Thursday, December 01, 2005

"Average" Does Not Make Right

If one person tells you that 1+1 is 3, and another person tells you that 1+1 is 4, does that mean that 1+1 is really 3.5? That is the average answer. It is the "middle of the road" position.

That may sound like a silly illustration, but it is not unlike the straddling that moderates try to do every day. They will stake out a position of compromise between the two prevailing positions and declare themselves "uniters", "reasonable people", and the like. They use attacks coming equally from both sides to verify their position at the center.

But what good is it to be at the center? It has nothing to do with being right. It is simply the average position. There is no belief at the heart of it. It is a political play to try to please everyone and stand for nothing. It is gutless. It is also senseless, because it does not account for the fact that one (or both) of the prevailing opinions could be wrong.

The average of two wrong answers is a wrong answer.
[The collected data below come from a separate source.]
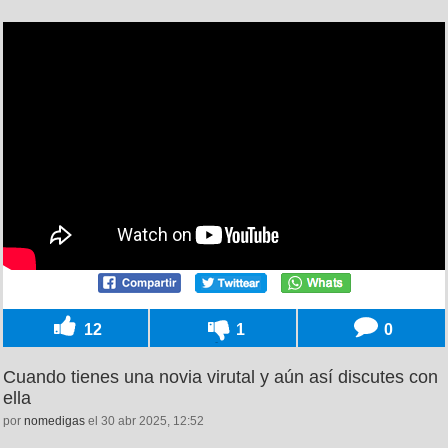
12
1
0
Cuando tienes una novia virutal y aún así discutes con
ella
por
nomedigas
el 30 abr 2025, 12:52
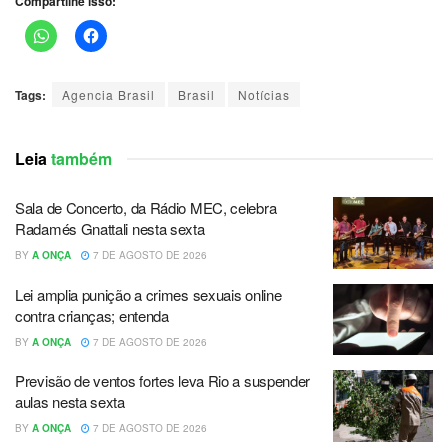
Compartilhe isso:
Tags:
Agencia Brasil
Brasil
Notícias
Leia
também
Sala de Concerto, da Rádio MEC, celebra
Radamés Gnattali nesta sexta
BY
A ONÇA
7 DE AGOSTO DE 2026
Lei amplia punição a crimes sexuais online
contra crianças; entenda
BY
A ONÇA
7 DE AGOSTO DE 2026
Previsão de ventos fortes leva Rio a suspender
aulas nesta sexta
BY
A ONÇA
7 DE AGOSTO DE 2026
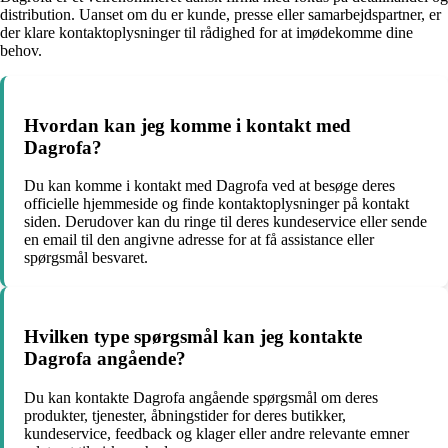
distribution. Uanset om du er kunde, presse eller samarbejdspartner, er
der klare kontaktoplysninger til rådighed for at imødekomme dine
behov.
Hvordan kan jeg komme i kontakt med
Dagrofa?
Du kan komme i kontakt med Dagrofa ved at besøge deres
officielle hjemmeside og finde kontaktoplysninger på kontakt
siden. Derudover kan du ringe til deres kundeservice eller sende
en email til den angivne adresse for at få assistance eller
spørgsmål besvaret.
Hvilken type spørgsmål kan jeg kontakte
Dagrofa angående?
Du kan kontakte Dagrofa angående spørgsmål om deres
produkter, tjenester, åbningstider for deres butikker,
kundeservice, feedback og klager eller andre relevante emner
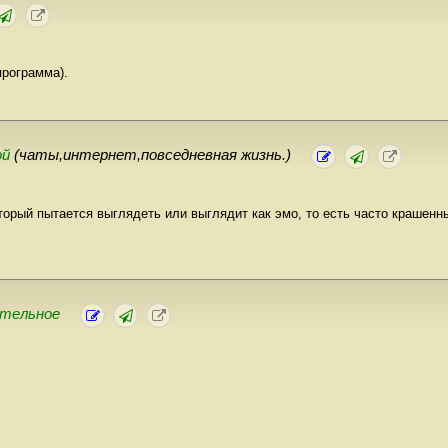
программа).
ой
(чаты,интернет,повседневная жизнь.)
торый пытается выглядеть или выглядит как эмо, то есть часто крашенн
ательное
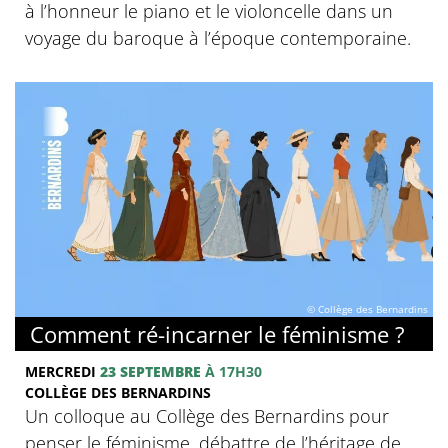
à l’honneur le piano et le violoncelle dans un
voyage du baroque à l’époque contemporaine.
© Collège des Bernardins
Comment ré-incarner le féminisme ?
MERCREDI
23 SEPTEMBRE
À 17H30
COLLÈGE DES BERNARDINS
Un colloque au Collège des Bernardins pour
penser le féminisme, débattre de l’héritage de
If one answer is right and one is wrong, an intelligent person will disregard the wrong answer and stick with the right one, not average in the wrong answer to make the wrong people more agreeable.

The unending cry of the self-described centrist is "extreme", a label they apply to anyone who does not adopt their averaging formula. In our silly mathematic example, those who claim 1+1 is 3 would be on one extreme. Those who claim it is 4 would be on the other.

But the fact is, the person claiming "3" is not only not extreme, but in fact does not go far enough.

We cannot build consensus by rallying around the average, but by uniting around the correct answer. Perhaps 1+1 is actually 2.